Monday, September 29, 2008

To Postal Workers, No Mail Is 'Junk'


To Postal Workers, No Mail Is 'Junk'
With revenues falling, the post office owes its future to stuff we throw out.
BY Caitlin McDevitt
NEWSWEEK
From the magazine issue dated Oct 6, 2008
These are tough times for the U.S. Postal Service. It's being pummeled by high fuel costs. The soft economy is crimping the overall volume of mail, which fell 5.5 percent in the past year. Its business is also falling as Americans opt for e-mail over birthday cards and thank-you notes. Now comes another threat: consumers like Colleen Plimpton of Bethel, Conn. Earlier this year Plimpton became tired of the credit-card offers, catalogs and advertising fliers that clogged her mailbox. So in February she paid $20 to GreenDimes, a firm that helps consumers reduce their inflow of "junk mail" by contacting businesses on their behalf. "[Junk mailers] are cutting down trees willy-nilly, and that has got to stop," says Plimpton.

To the post office, consumers like her are a serious threat. "Efforts to convince people not to receive mail are really going to hurt," says Steve Kearney, a Postal Service senior vice president.

The Postal Service lost $1.1 billion in its latest quarter. That number would be even larger if it weren't for direct mailings, which now constitute 52 percent of mail volume, up from 38 percent in 1990. Revenue from direct mail "is the financial underpinning of the Postal Service-it could not survive without it," says MichaelCoughlin, former deputy postmaster.

But 89 percent of consumers say in polls that they'd prefer not to receive direct-marketing mail; 44 percent of it is never opened. That's why 19 state legislatures have debated Do Not Mail lists, which would function just like the federal Do Not Call list. But partly due to opposition from postal workers, not a single bill has passed. When Colorado state Rep. Sara Gagliardi held a public meeting on a bill she was sponsoring, she was surprised when a crowd of postal workers showed up to express vehement opposition.

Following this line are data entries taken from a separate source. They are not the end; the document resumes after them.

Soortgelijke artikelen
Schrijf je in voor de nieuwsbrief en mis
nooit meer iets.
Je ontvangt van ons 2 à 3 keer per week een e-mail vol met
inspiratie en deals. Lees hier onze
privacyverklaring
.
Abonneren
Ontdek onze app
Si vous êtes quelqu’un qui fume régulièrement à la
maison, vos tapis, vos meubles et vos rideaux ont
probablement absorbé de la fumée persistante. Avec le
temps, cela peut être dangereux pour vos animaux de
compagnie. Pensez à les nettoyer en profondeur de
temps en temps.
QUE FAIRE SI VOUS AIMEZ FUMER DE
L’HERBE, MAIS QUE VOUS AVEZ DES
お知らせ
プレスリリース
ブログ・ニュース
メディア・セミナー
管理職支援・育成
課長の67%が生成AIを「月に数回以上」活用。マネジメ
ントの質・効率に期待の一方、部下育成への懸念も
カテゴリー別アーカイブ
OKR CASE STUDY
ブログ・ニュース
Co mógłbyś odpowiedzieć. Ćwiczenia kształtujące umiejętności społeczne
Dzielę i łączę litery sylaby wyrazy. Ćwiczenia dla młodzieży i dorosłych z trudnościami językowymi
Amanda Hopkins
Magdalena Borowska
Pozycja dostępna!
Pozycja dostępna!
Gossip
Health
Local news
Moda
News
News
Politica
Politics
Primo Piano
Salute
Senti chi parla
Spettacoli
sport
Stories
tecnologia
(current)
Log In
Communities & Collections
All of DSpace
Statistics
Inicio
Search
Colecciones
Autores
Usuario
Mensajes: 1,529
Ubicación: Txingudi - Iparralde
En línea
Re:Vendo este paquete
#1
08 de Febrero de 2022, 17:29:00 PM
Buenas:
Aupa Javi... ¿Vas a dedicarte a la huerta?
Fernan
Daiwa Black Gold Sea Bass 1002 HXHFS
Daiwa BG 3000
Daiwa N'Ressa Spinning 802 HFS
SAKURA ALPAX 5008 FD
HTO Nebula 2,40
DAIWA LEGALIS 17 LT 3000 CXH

Both the Postal Service and the Direct Marketing Association say direct mail is a key source of customers for small businesses. "Advertising mail is a very valuable product to many consumers," says Sam Pulcrano, Postal Service vice president for sustainability, who points to two-for-one pizza coupons as especially welcome surprises. To blunt opposition, the DMA recently launched the Mail Moves America coalition to lobby against the restrictions.

GreenDimes founder Pankaj Shah isn't sympathetic. Not only is his company providing a service to consumers, he says, but it has also used its fees to plant more than 1 million trees. "We're all about giving consumers choice, not about bringing down the post office," he says. Still, as more consumers opt out of junk mail, rain, sleet and gloom of night may seem like the least of mail carriers' problems.